• **Aim**: Return every item below line for line, with each line left unchanged.

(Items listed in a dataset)
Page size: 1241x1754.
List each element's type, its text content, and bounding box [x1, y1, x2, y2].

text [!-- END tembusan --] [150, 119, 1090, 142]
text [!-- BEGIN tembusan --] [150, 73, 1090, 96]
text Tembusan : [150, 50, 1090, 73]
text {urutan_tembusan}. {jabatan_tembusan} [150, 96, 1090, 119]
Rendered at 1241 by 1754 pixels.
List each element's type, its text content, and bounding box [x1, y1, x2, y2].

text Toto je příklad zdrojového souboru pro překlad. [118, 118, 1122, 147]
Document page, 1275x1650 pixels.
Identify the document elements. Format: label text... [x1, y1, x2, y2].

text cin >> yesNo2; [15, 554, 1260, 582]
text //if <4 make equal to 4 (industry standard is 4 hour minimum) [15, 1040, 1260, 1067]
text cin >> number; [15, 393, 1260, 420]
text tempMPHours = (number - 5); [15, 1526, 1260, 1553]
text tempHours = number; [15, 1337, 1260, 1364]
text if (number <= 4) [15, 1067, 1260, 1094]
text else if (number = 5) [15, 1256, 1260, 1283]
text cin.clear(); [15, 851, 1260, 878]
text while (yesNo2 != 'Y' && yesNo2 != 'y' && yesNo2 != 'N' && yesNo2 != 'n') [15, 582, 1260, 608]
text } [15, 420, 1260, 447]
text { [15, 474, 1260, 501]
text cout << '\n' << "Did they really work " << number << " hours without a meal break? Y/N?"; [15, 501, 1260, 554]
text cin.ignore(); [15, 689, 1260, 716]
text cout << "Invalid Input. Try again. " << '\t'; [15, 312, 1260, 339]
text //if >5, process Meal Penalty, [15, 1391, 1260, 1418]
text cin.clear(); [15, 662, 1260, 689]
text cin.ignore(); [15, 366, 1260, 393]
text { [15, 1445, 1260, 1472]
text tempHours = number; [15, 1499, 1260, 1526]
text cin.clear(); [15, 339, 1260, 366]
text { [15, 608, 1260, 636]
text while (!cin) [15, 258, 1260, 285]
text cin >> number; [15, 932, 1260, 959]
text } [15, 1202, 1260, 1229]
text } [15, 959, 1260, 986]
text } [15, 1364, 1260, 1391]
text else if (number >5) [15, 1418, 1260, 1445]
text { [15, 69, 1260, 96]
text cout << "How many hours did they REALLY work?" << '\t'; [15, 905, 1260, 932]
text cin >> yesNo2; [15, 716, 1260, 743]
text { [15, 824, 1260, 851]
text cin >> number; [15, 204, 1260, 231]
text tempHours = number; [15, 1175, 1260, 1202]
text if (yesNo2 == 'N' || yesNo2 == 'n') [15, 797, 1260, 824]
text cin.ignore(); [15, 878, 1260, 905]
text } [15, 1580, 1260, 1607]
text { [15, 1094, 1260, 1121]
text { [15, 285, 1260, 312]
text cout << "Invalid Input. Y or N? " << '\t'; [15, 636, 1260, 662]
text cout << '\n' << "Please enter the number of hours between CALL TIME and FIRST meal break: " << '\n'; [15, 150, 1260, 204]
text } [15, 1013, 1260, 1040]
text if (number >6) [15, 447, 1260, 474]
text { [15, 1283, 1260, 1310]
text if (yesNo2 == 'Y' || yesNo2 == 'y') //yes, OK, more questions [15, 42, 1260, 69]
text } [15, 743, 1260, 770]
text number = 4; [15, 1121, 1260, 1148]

• **Worked solution**:
Page size: 1241x1754.
List each element's type, its text content, and bounding box [x1, y1, x2, y2].

text [!-- END tembusan --] [150, 119, 1090, 142]
text [!-- BEGIN tembusan --] [150, 73, 1090, 96]
text Tembusan : [150, 50, 1090, 73]
text {urutan_tembusan}. {jabatan_tembusan} [150, 96, 1090, 119]
Rendered at 1241 by 1754 pixels.
List each element's type, its text content, and bounding box [x1, y1, x2, y2].

text Toto je příklad zdrojového souboru pro překlad. [118, 118, 1122, 147]
Document page, 1275x1650 pixels.
Identify the document elements. Format: label text... [x1, y1, x2, y2].

text cin >> yesNo2; [15, 554, 1260, 582]
text //if <4 make equal to 4 (industry standard is 4 hour minimum) [15, 1040, 1260, 1067]
text cin >> number; [15, 393, 1260, 420]
text tempMPHours = (number - 5); [15, 1526, 1260, 1553]
text tempHours = number; [15, 1337, 1260, 1364]
text if (number <= 4) [15, 1067, 1260, 1094]
text else if (number = 5) [15, 1256, 1260, 1283]
text cin.clear(); [15, 851, 1260, 878]
text while (yesNo2 != 'Y' && yesNo2 != 'y' && yesNo2 != 'N' && yesNo2 != 'n') [15, 582, 1260, 608]
text } [15, 420, 1260, 447]
text { [15, 474, 1260, 501]
text cout << '\n' << "Did they really work " << number << " hours without a meal break? Y/N?"; [15, 501, 1260, 554]
text cin.ignore(); [15, 689, 1260, 716]
text cout << "Invalid Input. Try again. " << '\t'; [15, 312, 1260, 339]
text //if >5, process Meal Penalty, [15, 1391, 1260, 1418]
text cin.clear(); [15, 662, 1260, 689]
text cin.ignore(); [15, 366, 1260, 393]
text { [15, 1445, 1260, 1472]
text tempHours = number; [15, 1499, 1260, 1526]
text cin.clear(); [15, 339, 1260, 366]
text { [15, 608, 1260, 636]
text while (!cin) [15, 258, 1260, 285]
text cin >> number; [15, 932, 1260, 959]
text } [15, 1202, 1260, 1229]
text } [15, 959, 1260, 986]
text } [15, 1364, 1260, 1391]
text else if (number >5) [15, 1418, 1260, 1445]
text { [15, 69, 1260, 96]
text cout << "How many hours did they REALLY work?" << '\t'; [15, 905, 1260, 932]
text cin >> yesNo2; [15, 716, 1260, 743]
text { [15, 824, 1260, 851]
text cin >> number; [15, 204, 1260, 231]
text tempHours = number; [15, 1175, 1260, 1202]
text if (yesNo2 == 'N' || yesNo2 == 'n') [15, 797, 1260, 824]
text cin.ignore(); [15, 878, 1260, 905]
text } [15, 1580, 1260, 1607]
text { [15, 1094, 1260, 1121]
text { [15, 285, 1260, 312]
text cout << "Invalid Input. Y or N? " << '\t'; [15, 636, 1260, 662]
text cout << '\n' << "Please enter the number of hours between CALL TIME and FIRST meal break: " << '\n'; [15, 150, 1260, 204]
text } [15, 1013, 1260, 1040]
text if (number >6) [15, 447, 1260, 474]
text { [15, 1283, 1260, 1310]
text if (yesNo2 == 'Y' || yesNo2 == 'y') //yes, OK, more questions [15, 42, 1260, 69]
text } [15, 743, 1260, 770]
text number = 4; [15, 1121, 1260, 1148]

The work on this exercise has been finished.